The study: For 14 days the researchers exposed healthy dental enamel to a variety of popular soft drinks, including Coke, Pepsi, Mountain Dew, Dr. Pepper, Sprite, Canada Dry ginger ale, and canned Arizona Iced Tea.

The results:

* All of them weakened and permanently destroyed the tooth enamel.
* Diet sodas had the same bad effect as the sugared versions since the main culprit is the acidic additives.
* The most harmful were non-cola drinks, which caused two to five times the damage as darker cola drinks.
* Root beer, which contains the least amount of flavor additives, was found to be the "safest soft drink to safeguard dental enamel."
* Canned iced tea caused 30 times the damage to tooth enamel as brewed tea or coffee.
* Brewed black tea, root beer, coffee, and water had a minimal effect.
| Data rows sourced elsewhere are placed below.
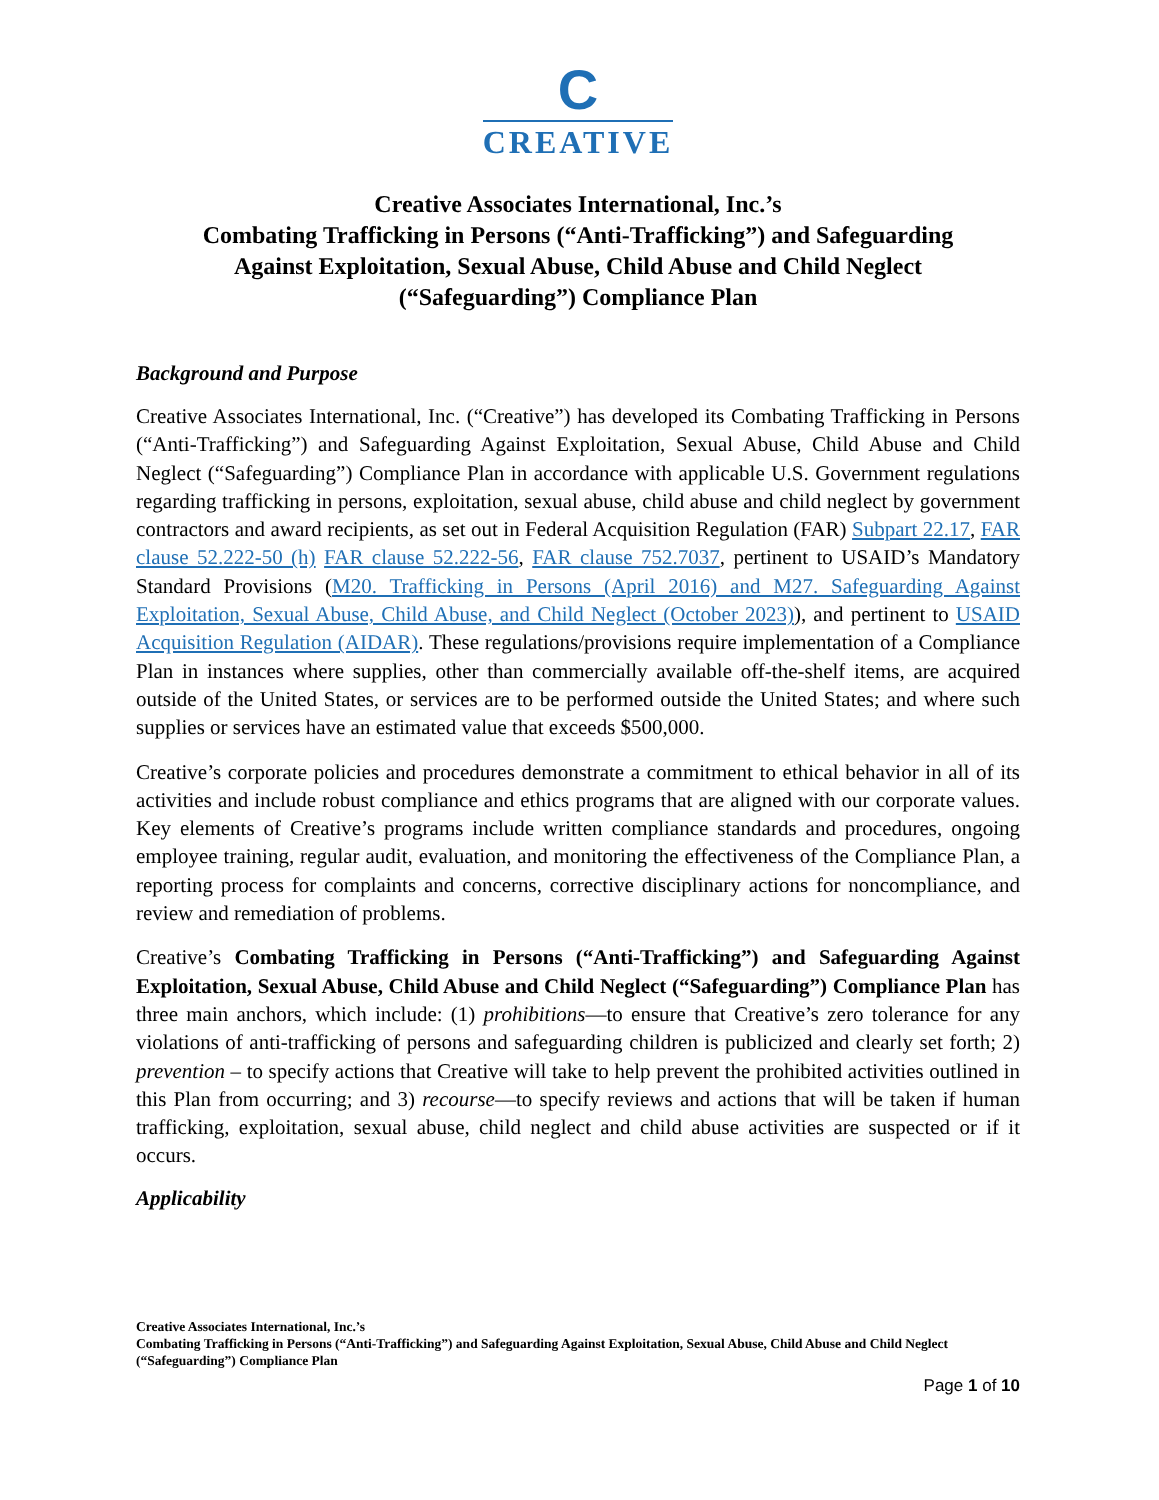C
CREATIVE
Creative Associates International, Inc.’s
Combating Trafficking in Persons (“Anti-Trafficking”) and Safeguarding
Against Exploitation, Sexual Abuse, Child Abuse and Child Neglect
(“Safeguarding”) Compliance Plan
Background and Purpose
Creative Associates International, Inc. (“Creative”) has developed its Combating Trafficking in Persons (“Anti-Trafficking”) and Safeguarding Against Exploitation, Sexual Abuse, Child Abuse and Child Neglect (“Safeguarding”) Compliance Plan in accordance with applicable U.S. Government regulations regarding trafficking in persons, exploitation, sexual abuse, child abuse and child neglect by government contractors and award recipients, as set out in Federal Acquisition Regulation (FAR) Subpart 22.17, FAR clause 52.222-50 (h) FAR clause 52.222-56, FAR clause 752.7037, pertinent to USAID’s Mandatory Standard Provisions (M20. Trafficking in Persons (April 2016) and M27. Safeguarding Against Exploitation, Sexual Abuse, Child Abuse, and Child Neglect (October 2023)), and pertinent to USAID Acquisition Regulation (AIDAR). These regulations/provisions require implementation of a Compliance Plan in instances where supplies, other than commercially available off-the-shelf items, are acquired outside of the United States, or services are to be performed outside the United States; and where such supplies or services have an estimated value that exceeds $500,000.
Creative’s corporate policies and procedures demonstrate a commitment to ethical behavior in all of its activities and include robust compliance and ethics programs that are aligned with our corporate values. Key elements of Creative’s programs include written compliance standards and procedures, ongoing employee training, regular audit, evaluation, and monitoring the effectiveness of the Compliance Plan, a reporting process for complaints and concerns, corrective disciplinary actions for noncompliance, and review and remediation of problems.
Creative’s Combating Trafficking in Persons (“Anti-Trafficking”) and Safeguarding Against Exploitation, Sexual Abuse, Child Abuse and Child Neglect (“Safeguarding”) Compliance Plan has three main anchors, which include: (1) prohibitions—to ensure that Creative’s zero tolerance for any violations of anti-trafficking of persons and safeguarding children is publicized and clearly set forth; 2) prevention – to specify actions that Creative will take to help prevent the prohibited activities outlined in this Plan from occurring; and 3) recourse—to specify reviews and actions that will be taken if human trafficking, exploitation, sexual abuse, child neglect and child abuse activities are suspected or if it occurs.
Applicability
Creative Associates International, Inc.’s
Combating Trafficking in Persons (“Anti-Trafficking”) and Safeguarding Against Exploitation, Sexual Abuse, Child Abuse and Child Neglect (“Safeguarding”) Compliance Plan
Page 1 of 10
Adding to the problem is our own mouth acidity. If that increases, the chemical reaction with the soft drink hurts our teeth even more, according to lead study author J. Anthony von Fraunhofer. The end result: tooth decay. One thing you can do to protect your teeth is to rinse your mouth with water after drinking a soda.

We love soft drinks in this country. A whopping 95 percent of Americans drink soda. Soft drinks account for about 27 percent of the beverages consumed in the United States. The average 12- to 19-year-old drinks about 28 ounces of soft drinks every day.